教師も生徒らも、もう見飽きたと言わんばかりの争い。しかし今年は例年とは違っていた。


「─────シィッ!!」


先手で動いたのはシオン。一瞬にして踏み込み、獰猛な目で捉えた隙に食い込むような突きを放った。


既に何名もの同級生が倒され、『捕食者』の力は現状のシオンが出せる最大値を迎えていた。


間違いなく、これを受けられるものは存在せず、躱すことさえも─────できないはずだった。


「どこを狙っている」


レインは気付けばシオンの背後を気取り、光の剣の切っ先をシオンへ押し付けていた。

まるで、初めからそこに居たみたいに。


「ちっ!」


シオンが応戦しようと振り向くが、既にレインは動いている。


振り向き様に放った薙ぎは威力が発揮する前に抑えられ、強烈な拳が顔面に叩き込まれた。


「がっ…」


血も涙もない一撃に、シオンの意識は刈り取られていく。どうしようもない。
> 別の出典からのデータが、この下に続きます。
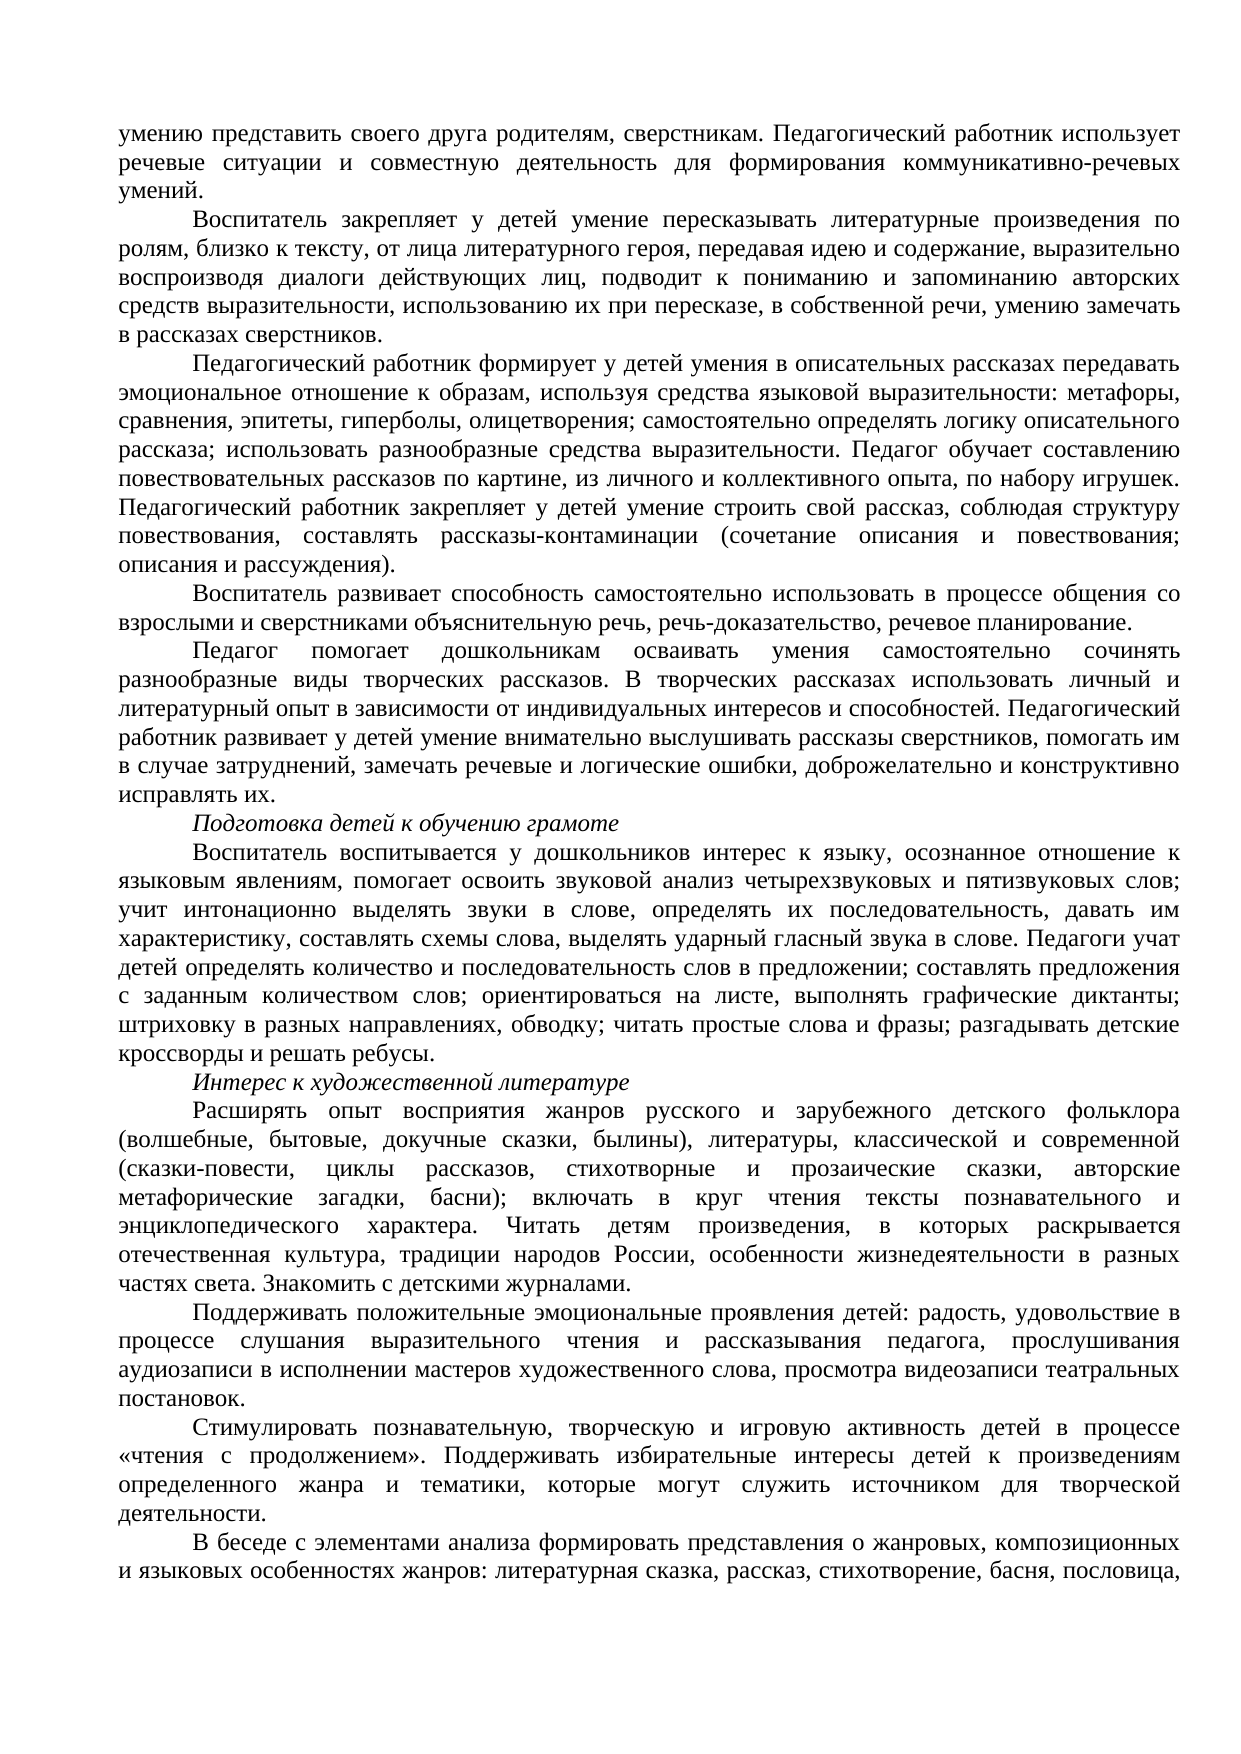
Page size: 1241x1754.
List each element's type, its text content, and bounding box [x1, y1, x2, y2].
いくら強かろうとも、圧倒的な理不尽を前には無力に等しい。


「…去年よりは、よかった」


学生にして『観測者』の異名を持つ彼は、当たらなければどうということはない、それを体現するように無傷でその場に立っていた。



 * * *



プツリと、光が閉じる。


「って、感じだったの。あの飄々としてるシオンが、まさかあんな表情するとか聞いてないって感じじゃん?だからね、女子生徒からの人気が上がってきてるらしーよ?」


「そうなんですね…」


以前対面したことのある私からしたら、あの顔からは恐怖以外なにも感じなかったし、二度とごめんだ。

物好きもいるらしいね。「翠の王子、残忍な捕食者の顔も!?」だって。


「シオンはこんなもんでいーや、あんまり見出しにしたくないし。それにしても、流石はレイン会長。他を寄せ付けないんだよねぇ」


「…会長って、謎が多いです」


「そうなんよね。私もあんまり知らなくって。今だってどこに行ってるやら」


それは知ってる!多分禁書庫で本と睨めっこしてるんじゃないかな。

まぁ、それは秘密なので黙るわけだが。


「もう、行っていいですか?」


「あ、待って待って。これの感想欲しい!」


「ほんとに最後ですよ…」


私の目に入った恐らくは明日の広報の見出し。



「冷徹会長、今年も優勝!!相変わらず済ました口調が鬱陶しい!!」


「……」


やっぱり、反省しないなぁ。この人。